ANDREAS
K. KRONENBERG
Center for Tectonophysics, Department of
Geology and Geophysics
Texas A & M University, College Station, TX 77843, USA
RICHARD A. YUND
Department of Geological Sciences, Brown
University, Providence, RI 02912, USA
GEORGE R. ROSSMAN
Division of Geological and Planetary Sciences,
California Institute of Technology, Pasadena, CA 91125, USA
Hydrogen defects in adularia from Kristallina, Switzerland (Or90.2 Ab8.7 An0.0 Cs1.1) have been investigated by examining their vibrational modes in the infrared and near-infrared, and by measuring rates of hydrogen loss and hydrogen gain at elevated temperatures.

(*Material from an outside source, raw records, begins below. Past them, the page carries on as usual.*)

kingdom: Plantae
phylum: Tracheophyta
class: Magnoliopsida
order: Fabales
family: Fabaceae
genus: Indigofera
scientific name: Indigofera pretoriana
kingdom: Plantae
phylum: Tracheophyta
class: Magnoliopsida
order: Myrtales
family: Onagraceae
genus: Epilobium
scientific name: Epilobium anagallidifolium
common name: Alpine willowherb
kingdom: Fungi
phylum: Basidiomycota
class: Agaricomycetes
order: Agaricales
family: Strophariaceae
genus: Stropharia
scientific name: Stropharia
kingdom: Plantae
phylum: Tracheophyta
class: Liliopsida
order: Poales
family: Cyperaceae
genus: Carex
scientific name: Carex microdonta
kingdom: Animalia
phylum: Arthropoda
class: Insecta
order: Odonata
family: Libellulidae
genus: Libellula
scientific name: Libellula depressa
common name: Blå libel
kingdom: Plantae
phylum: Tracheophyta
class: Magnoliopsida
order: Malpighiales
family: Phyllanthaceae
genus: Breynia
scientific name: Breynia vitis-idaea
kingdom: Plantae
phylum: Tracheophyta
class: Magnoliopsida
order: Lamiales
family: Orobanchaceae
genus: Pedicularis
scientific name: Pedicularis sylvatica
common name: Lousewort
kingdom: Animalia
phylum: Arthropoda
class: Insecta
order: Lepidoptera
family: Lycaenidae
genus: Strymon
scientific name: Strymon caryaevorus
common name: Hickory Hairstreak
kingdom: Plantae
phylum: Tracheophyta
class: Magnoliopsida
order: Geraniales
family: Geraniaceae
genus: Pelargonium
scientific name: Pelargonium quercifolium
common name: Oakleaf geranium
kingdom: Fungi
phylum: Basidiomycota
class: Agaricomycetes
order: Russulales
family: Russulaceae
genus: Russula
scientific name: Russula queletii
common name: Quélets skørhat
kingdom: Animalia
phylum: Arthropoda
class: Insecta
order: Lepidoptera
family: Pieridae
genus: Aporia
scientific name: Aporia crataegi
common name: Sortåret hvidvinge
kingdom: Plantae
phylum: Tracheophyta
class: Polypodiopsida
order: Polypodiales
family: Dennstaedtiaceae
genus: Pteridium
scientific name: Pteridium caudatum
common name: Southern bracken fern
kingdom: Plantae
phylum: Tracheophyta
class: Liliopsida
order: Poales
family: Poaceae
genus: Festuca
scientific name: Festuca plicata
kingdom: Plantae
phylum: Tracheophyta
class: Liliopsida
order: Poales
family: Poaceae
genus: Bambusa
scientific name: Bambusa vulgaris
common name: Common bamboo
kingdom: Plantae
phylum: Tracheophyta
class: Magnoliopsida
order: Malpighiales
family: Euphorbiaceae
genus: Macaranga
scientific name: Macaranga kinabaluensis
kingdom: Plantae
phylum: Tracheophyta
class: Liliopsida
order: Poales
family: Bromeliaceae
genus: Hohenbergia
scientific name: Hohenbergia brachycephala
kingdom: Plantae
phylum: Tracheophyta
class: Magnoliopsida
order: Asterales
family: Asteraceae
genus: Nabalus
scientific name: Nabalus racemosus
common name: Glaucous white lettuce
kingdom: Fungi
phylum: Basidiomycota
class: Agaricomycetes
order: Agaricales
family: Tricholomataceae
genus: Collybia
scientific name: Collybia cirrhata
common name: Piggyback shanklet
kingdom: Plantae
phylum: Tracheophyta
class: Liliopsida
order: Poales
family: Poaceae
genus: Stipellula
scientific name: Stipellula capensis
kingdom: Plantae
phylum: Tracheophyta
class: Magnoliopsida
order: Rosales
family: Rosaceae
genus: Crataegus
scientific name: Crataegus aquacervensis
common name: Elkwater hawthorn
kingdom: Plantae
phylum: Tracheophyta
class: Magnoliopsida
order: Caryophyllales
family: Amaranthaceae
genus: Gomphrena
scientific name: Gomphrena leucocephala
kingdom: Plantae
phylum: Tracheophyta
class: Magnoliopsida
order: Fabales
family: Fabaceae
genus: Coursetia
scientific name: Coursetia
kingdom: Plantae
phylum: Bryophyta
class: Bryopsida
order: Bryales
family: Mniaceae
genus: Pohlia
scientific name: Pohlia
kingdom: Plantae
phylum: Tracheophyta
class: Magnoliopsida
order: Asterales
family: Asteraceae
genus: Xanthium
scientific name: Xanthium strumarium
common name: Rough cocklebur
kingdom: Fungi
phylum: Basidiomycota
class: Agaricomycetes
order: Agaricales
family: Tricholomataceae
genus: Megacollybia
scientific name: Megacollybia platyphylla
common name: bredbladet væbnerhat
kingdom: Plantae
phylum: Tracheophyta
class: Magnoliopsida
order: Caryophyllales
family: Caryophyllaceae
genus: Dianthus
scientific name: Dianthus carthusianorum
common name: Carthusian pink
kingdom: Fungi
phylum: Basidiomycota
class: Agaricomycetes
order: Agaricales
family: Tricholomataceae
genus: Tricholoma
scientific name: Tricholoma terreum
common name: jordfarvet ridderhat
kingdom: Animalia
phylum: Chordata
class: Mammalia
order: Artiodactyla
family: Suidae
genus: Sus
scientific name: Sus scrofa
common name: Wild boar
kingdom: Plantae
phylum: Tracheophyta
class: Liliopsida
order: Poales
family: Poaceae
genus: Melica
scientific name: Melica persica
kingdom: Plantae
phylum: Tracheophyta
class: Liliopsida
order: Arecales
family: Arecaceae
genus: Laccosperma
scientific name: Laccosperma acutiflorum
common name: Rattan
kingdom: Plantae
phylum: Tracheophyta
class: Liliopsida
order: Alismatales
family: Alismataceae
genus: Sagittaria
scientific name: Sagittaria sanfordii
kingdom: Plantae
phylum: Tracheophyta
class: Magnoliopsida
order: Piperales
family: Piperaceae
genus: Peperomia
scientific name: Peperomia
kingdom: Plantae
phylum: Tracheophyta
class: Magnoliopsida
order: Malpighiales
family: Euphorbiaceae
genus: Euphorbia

Principal absorption bands exhibited by adularia at wavenumbers of 362 and 345.5 mm-1 (corresponding to O-H stretching modes) are strongly dichroic, with maximum and minimum absorptivities measured for vibrations alpha (E at 5° to a) and beta (E at 5° to c*), respectively, whereas bands at 328 and 309 mm-1 are more nearly isotropic. Similarly, near-infrared bands at 525 and 513 mm-1 (associated with combination H-OH bend, O-H stretch modes) exhibit maximum peak heights for alpha while a lesser band at 475 mm-1 appears to be nearly isotropic. Comparison of fundamental and combination band intensities reveal that molecular water is the predominant hydrogen-bearing species, consistent with previous results for microcline and orthoclase crystals in which H2O substitutes for K. However, differences in magnitude of fundamental and combination band polarizations suggest multiple defect sites or potentially a secondary population of hydroxyl defects. Rates at which these defects can be eliminated from samples annealed in air at temperatures T from 500° to 900°C are much faster than those predicted by oxygen mobilities, yielding diffusivities of
D [m2/s] = 6.2 x 10-4 exp[(-172 ± 15 kJ/mol)/RT ),
indistinguishable from those reported for proton interstitials in quartz. Dissociation of stationary molecu lar water defects to mobile proton interstitials which leave crystal interiors requires that oxygen defects are left behind. Hydrogen defects can be added to adularia crystals annealed at elevated water pressures (corresponding to H2O fugacities of 412 and 1710 MPa and H2 fugacities up to 174 MPa), again at rates that exceed oxygen mobilities. In addition, significant redistribution amongst sites is suggested by changes in band character and polarization. Neither Fe nor other multivalent impurities are sufficiently abundant to accommodate local charge balance upon the loss or gain of protons and other mechanisms of internal adjustment are required.